• **TASKS FOR THIS EXERCISE**:
- a) List every person the blog post mentions by name.
- b) According to the blog post, on what date is the author leaving for the States?
- c) Retype everything in the blog post from "So, what have" down to "will be back.".

• **SUPPLIED PASSAGE**:

━━━━━━━━━━━━━━━━

Friday, June 15, 2012

A second trip to cave city Eski Kermin

Olga and I on the road to Eski Kermen

A friendly donkey along the way

The road to Eski Kermen

Lilya and I share lunch in one of the caves out of the rain

Elmaz and Zarema pose in one of the caves

Summer has descended here in Crimea. Hot, hot, hot. Time for trying to stay in the shade, visiting the sea, getting out my trusty fan—the best 5 griven (50 cents) purchase I ever made in Crimea—for those oh-so-hot bus rides home from work. And probably also time for suspending our weekly hikes. But we are hoping for at least one more and that the mountains will be cooler. Sunday a small group of us will head up to the beautiful Demerdji plateau, once again in search of the allusive Djur Djur waterfall which Cheryl and I failed to find on our last hike there. This time we will have some Russian native speakers with us, so that might help; however, none of them have experience with this trail. Though if our luck continues to hold, we will find someone on the way to the trail that will want to join us and show us the route! It’s Wednesday right now, we plan on hiking Sunday, and anything can happen between now and then.
I feel myself starting to fade away from doing blog posts—maybe it’s a sign of Crimea becoming more and more my real home—or at least one of them--and not a place where I am visiting and writing blog posts about.  After all, I never wrote blog posts about my life in Minneapolis. But I also continue to feel that tug to record what I am doing, that desire to tell people about this world in Crimea. I know that by now probably few people read my blog, that my telling most likely does not have much of an audience.  Still, I feel the desire to keep on with it--I think mostly in the hope that maybe someday it will give me something to grab hold of when I think of my Crimean life.
So, what have I been doing since that 11-hour trek on Chatyr Dag? Lots, it seems. Gearing up for my departure to the States on July 6th—taking care of house selling business there, making appointments, contacting friends and family, making travel arrangements—plus trying to get a lot of work done at the library—finishing writing a grant that is due June 30th, hassling with bank transfers for two of our open grants, trying to finish up one of the smaller grants. As usual, wheels turn frustratingly slow here, but I do have faith that it all will happen by the time I leave. And if not, well, I will be back.

━━━━━━━━━━━━━━━━

• **EXTRACTED DATA**:
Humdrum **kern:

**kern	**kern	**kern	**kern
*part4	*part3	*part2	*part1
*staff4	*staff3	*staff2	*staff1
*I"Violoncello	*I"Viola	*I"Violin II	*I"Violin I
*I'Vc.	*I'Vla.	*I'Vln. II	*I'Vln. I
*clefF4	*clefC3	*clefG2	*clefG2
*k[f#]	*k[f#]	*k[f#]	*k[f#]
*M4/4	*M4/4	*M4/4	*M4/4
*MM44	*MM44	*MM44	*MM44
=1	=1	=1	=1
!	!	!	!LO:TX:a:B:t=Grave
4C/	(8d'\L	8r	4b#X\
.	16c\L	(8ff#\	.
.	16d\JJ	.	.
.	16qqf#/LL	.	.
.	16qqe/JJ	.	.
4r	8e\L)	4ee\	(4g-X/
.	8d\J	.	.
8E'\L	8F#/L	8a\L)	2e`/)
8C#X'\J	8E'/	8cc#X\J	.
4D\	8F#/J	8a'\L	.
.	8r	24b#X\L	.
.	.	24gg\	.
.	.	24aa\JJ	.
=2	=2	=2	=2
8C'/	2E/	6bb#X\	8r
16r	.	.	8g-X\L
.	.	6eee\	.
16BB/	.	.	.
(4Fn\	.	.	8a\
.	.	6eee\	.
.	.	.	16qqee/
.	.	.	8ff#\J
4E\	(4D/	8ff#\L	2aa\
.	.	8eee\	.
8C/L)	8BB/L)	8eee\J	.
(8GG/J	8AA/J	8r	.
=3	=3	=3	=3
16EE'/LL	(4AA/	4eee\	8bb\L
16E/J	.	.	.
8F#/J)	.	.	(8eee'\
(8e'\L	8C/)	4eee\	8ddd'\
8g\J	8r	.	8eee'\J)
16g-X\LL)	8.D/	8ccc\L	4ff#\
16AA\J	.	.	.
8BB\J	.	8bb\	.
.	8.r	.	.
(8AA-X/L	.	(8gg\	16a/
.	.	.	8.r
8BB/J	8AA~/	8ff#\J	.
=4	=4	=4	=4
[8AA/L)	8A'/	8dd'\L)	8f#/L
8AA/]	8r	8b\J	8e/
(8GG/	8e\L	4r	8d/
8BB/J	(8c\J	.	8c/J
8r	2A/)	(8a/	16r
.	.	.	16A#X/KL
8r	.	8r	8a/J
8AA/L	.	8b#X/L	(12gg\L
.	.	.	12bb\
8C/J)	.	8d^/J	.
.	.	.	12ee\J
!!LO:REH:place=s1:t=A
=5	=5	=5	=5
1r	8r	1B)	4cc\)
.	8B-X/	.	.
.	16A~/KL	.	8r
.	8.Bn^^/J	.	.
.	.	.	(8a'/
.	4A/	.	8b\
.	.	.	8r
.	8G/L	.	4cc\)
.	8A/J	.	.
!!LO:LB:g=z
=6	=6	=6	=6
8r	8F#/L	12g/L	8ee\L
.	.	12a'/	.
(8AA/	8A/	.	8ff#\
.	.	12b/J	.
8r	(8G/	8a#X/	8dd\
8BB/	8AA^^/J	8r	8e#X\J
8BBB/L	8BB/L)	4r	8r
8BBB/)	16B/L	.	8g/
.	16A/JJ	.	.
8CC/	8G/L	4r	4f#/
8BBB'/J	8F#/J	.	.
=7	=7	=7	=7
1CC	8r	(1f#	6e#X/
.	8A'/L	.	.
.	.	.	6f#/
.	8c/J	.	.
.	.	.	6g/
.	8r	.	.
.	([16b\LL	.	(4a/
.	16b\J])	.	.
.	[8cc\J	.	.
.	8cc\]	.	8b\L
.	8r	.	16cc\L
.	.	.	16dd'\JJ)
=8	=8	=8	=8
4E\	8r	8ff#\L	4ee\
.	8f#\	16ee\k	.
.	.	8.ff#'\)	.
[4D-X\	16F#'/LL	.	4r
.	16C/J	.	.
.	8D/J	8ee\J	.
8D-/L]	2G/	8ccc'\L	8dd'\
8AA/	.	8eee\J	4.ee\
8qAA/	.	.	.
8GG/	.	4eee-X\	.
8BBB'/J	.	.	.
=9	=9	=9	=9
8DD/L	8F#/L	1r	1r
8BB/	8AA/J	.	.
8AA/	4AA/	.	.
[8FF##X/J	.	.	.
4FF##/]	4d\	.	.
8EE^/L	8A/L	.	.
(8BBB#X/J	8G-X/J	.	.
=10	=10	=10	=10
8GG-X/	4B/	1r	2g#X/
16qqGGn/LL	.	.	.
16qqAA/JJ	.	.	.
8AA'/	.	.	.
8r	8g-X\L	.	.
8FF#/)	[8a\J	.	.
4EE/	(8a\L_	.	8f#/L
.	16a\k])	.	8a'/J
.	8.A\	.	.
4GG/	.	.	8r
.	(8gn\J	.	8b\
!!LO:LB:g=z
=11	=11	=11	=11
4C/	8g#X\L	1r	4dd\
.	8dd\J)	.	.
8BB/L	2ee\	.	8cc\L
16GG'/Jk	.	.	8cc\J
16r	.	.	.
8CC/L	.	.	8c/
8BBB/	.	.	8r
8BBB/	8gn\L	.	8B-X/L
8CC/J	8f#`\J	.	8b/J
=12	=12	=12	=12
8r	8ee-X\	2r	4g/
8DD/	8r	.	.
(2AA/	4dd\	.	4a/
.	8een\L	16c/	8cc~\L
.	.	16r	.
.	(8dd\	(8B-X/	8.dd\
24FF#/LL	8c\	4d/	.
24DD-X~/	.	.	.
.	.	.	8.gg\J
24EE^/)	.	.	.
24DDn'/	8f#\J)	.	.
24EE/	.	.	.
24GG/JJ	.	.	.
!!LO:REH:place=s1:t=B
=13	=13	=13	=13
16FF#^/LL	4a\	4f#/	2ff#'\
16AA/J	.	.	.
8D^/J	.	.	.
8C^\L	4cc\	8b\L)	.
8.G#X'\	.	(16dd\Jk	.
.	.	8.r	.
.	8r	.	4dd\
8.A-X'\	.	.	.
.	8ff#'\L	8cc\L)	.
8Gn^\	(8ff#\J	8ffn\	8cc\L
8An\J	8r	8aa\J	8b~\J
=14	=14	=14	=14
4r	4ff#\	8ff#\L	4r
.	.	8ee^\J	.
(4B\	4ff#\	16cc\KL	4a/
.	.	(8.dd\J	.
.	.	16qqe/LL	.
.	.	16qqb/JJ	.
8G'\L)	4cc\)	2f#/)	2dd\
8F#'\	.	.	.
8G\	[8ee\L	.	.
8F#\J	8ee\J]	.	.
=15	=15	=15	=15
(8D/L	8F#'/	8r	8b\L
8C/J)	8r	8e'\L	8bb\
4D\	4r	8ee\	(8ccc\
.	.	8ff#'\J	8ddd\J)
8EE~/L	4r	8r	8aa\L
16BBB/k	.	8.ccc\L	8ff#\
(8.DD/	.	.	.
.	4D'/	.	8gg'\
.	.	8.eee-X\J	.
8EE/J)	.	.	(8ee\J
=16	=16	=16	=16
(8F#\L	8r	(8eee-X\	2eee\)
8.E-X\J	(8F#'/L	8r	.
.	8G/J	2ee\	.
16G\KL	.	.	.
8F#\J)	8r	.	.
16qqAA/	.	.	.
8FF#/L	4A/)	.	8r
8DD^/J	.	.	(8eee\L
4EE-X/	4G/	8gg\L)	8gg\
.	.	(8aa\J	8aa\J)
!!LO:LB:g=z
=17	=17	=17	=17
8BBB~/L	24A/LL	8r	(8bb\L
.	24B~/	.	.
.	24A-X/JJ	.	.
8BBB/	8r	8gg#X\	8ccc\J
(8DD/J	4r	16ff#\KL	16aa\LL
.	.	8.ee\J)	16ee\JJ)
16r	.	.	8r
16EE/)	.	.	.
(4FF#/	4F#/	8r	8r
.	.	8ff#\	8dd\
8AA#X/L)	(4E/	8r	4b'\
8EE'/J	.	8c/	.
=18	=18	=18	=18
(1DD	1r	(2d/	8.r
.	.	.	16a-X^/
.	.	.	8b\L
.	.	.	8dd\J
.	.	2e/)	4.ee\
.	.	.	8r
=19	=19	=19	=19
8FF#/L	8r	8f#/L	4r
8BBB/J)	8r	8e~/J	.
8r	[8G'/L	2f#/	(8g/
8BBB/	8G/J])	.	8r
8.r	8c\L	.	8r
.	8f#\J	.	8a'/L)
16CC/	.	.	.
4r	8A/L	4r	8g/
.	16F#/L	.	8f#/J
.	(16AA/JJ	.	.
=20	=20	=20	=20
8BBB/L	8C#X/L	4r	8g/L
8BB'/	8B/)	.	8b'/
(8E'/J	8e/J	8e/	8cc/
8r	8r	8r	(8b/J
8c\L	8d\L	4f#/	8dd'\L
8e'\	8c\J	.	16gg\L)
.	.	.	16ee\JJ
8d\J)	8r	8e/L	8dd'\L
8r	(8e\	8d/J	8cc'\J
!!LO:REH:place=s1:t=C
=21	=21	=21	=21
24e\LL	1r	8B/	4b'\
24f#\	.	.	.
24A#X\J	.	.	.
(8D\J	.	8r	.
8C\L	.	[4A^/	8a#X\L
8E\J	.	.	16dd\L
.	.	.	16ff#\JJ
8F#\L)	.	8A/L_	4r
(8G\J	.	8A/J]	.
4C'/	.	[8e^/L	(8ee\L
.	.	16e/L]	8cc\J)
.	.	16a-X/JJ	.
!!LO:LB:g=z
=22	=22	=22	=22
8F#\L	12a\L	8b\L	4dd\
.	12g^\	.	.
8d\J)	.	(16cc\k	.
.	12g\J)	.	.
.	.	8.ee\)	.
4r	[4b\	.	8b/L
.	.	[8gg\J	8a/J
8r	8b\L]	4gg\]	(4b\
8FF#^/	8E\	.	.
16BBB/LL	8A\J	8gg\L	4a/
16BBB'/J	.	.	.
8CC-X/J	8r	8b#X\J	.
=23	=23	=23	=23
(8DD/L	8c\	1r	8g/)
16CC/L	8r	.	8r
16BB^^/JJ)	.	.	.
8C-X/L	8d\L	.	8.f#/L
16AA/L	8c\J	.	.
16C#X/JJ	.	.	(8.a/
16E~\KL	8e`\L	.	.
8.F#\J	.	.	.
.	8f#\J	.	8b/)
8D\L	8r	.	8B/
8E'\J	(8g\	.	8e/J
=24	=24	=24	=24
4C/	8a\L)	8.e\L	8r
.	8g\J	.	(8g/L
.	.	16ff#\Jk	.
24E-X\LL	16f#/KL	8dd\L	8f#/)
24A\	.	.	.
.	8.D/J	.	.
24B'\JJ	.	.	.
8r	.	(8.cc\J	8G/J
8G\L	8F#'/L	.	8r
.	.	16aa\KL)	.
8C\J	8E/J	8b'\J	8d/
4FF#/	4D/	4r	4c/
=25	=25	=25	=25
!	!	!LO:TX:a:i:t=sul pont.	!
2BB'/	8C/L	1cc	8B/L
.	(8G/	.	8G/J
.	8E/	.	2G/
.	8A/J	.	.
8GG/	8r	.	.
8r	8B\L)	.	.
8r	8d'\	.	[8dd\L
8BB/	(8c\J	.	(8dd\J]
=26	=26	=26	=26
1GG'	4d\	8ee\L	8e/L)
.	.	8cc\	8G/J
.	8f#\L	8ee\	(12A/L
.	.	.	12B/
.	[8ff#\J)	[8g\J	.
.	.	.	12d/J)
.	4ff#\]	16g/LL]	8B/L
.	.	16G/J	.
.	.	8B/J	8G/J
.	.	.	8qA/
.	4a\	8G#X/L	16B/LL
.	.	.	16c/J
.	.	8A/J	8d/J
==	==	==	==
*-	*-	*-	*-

━━━━━━━━━━━━━━━━

• **ANSWERS GIVEN**:
- a) Olga, Lilya, Elmaz, Zarema, Cheryl

- b) July 6th

- c)
So, what have I been doing since that 11-hour trek on Chatyr Dag? Lots, it seems. Gearing up for my departure to the States on July 6th—taking care of house selling business there, making appointments, contacting friends and family, making travel arrangements—plus trying to get a lot of work done at the library—finishing writing a grant that is due June 30th, hassling with bank transfers for two of our open grants, trying to finish up one of the smaller grants. As usual, wheels turn frustratingly slow here, but I do have faith that it all will happen by the time I leave. And if not, well, I will be back.